GIVEN DATA Block Start

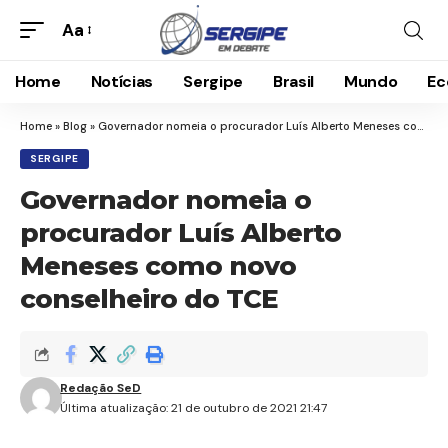
Aa
Home
Notícias
Sergipe
Brasil
Mundo
Ec
Home
»
Blog
»
Governador nomeia o procurador Luís Alberto Meneses como novo conselheiro do TCE
SERGIPE
Governador nomeia o
procurador Luís Alberto
Meneses como novo
conselheiro do TCE
Redação SeD
Última atualização: 21 de outubro de 2021 21:47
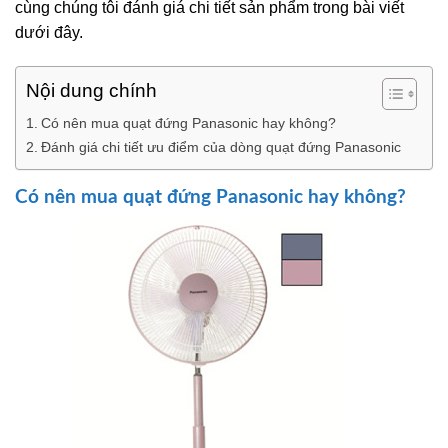
cùng chúng tôi đánh giá chi tiết sản phẩm trong bài viết
dưới đây.
Nội dung chính
Có nên mua quạt đứng Panasonic hay không?
Đánh giá chi tiết ưu điểm của dòng quạt đứng Panasonic
Có nên mua quạt đứng Panasonic hay không?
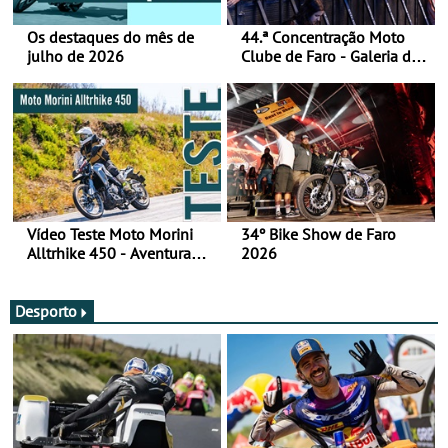
Os destaques do mês de
44.ª Concentração Moto
julho de 2026
Clube de Faro - Galeria de
fotos (sábado)
Vídeo Teste Moto Morini
34º Bike Show de Faro
Alltrhike 450 - Aventura
2026
Acessível
Desporto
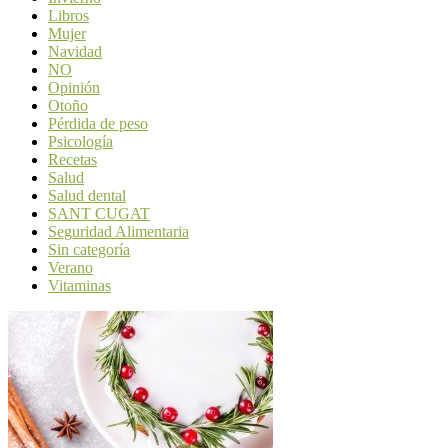
Libros
Mujer
Navidad
NO
Opinión
Otoño
Pérdida de peso
Psicología
Recetas
Salud
Salud dental
SANT CUGAT
Seguridad Alimentaria
Sin categoría
Verano
Vitaminas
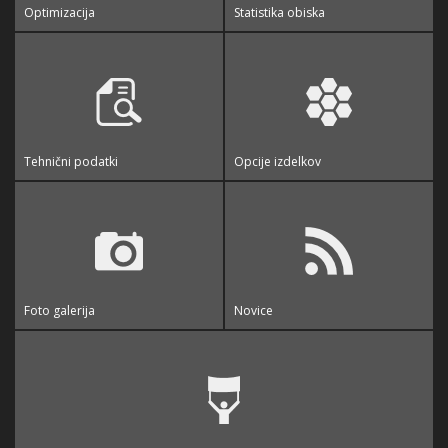
Optimizacija
Statistika obiska
Tehnični podatki
Opcije izdelkov
Foto galerija
Novice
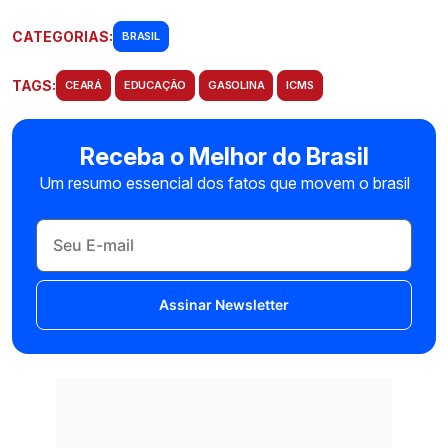
CATEGORIAS:
BRASIL
TAGS:
CEARÁ
EDUCAÇÃO
GASOLINA
ICMS
Receba o Melhor do Brasil
Um resumo essencial dos fatos que movem o brasil
Assinar Newsletter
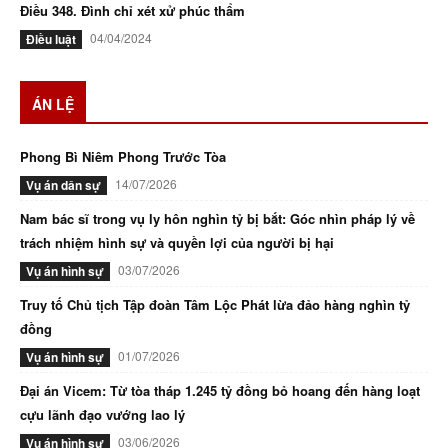
Điều 348. Đình chỉ xét xử phúc thẩm
04/04/2024
Điều luật
ÁN LỆ
Phong Bì Niêm Phong Trước Tòa
14/07/2026
Vụ án dân sự
Nam bác sĩ trong vụ ly hôn nghìn tỷ bị bắt: Góc nhìn pháp lý về
trách nhiệm hình sự và quyền lợi của người bị hại
03/07/2026
Vụ án hình sự
Truy tố Chủ tịch Tập đoàn Tâm Lộc Phát lừa đảo hàng nghìn tỷ
đồng
01/07/2026
Vụ án hình sự
Đại án Vicem: Từ tòa tháp 1.245 tỷ đồng bỏ hoang đến hàng loạt
cựu lãnh đạo vướng lao lý
03/06/2026
Vụ án hình sự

GIVEN DATA Block End

WHAT IS REQUIRED:
Transcribe the text of every record above exactly, line for line, and leave the pictures out of your answer.

TASK RESPONSE:
Aa
Home
Notícias
Sergipe
Brasil
Mundo
Ec
Home
»
Blog
»
Governador nomeia o procurador Luís Alberto Meneses como novo conselheiro do TCE
SERGIPE
Governador nomeia o
procurador Luís Alberto
Meneses como novo
conselheiro do TCE
Redação SeD
Última atualização: 21 de outubro de 2021 21:47
cùng chúng tôi đánh giá chi tiết sản phẩm trong bài viết
dưới đây.
Nội dung chính
Có nên mua quạt đứng Panasonic hay không?
Đánh giá chi tiết ưu điểm của dòng quạt đứng Panasonic
Có nên mua quạt đứng Panasonic hay không?
Os destaques do mês de
44.ª Concentração Moto
julho de 2026
Clube de Faro - Galeria de
fotos (sábado)
Vídeo Teste Moto Morini
34º Bike Show de Faro
Alltrhike 450 - Aventura
2026
Acessível
Desporto
Libros
Mujer
Navidad
NO
Opinión
Otoño
Pérdida de peso
Psicología
Recetas
Salud
Salud dental
SANT CUGAT
Seguridad Alimentaria
Sin categoría
Verano
Vitaminas
Optimizacija
Statistika obiska
Tehnični podatki
Opcije izdelkov
Foto galerija
Novice
CATEGORIAS:
BRASIL
TAGS:
CEARÁ
EDUCAÇÃO
GASOLINA
ICMS
Receba o Melhor do Brasil
Um resumo essencial dos fatos que movem o brasil
Assinar Newsletter
Điều 348. Đình chỉ xét xử phúc thẩm
04/04/2024
Điều luật
ÁN LỆ
Phong Bì Niêm Phong Trước Tòa
14/07/2026
Vụ án dân sự
Nam bác sĩ trong vụ ly hôn nghìn tỷ bị bắt: Góc nhìn pháp lý về
trách nhiệm hình sự và quyền lợi của người bị hại
03/07/2026
Vụ án hình sự
Truy tố Chủ tịch Tập đoàn Tâm Lộc Phát lừa đảo hàng nghìn tỷ
đồng
01/07/2026
Vụ án hình sự
Đại án Vicem: Từ tòa tháp 1.245 tỷ đồng bỏ hoang đến hàng loạt
cựu lãnh đạo vướng lao lý
03/06/2026
Vụ án hình sự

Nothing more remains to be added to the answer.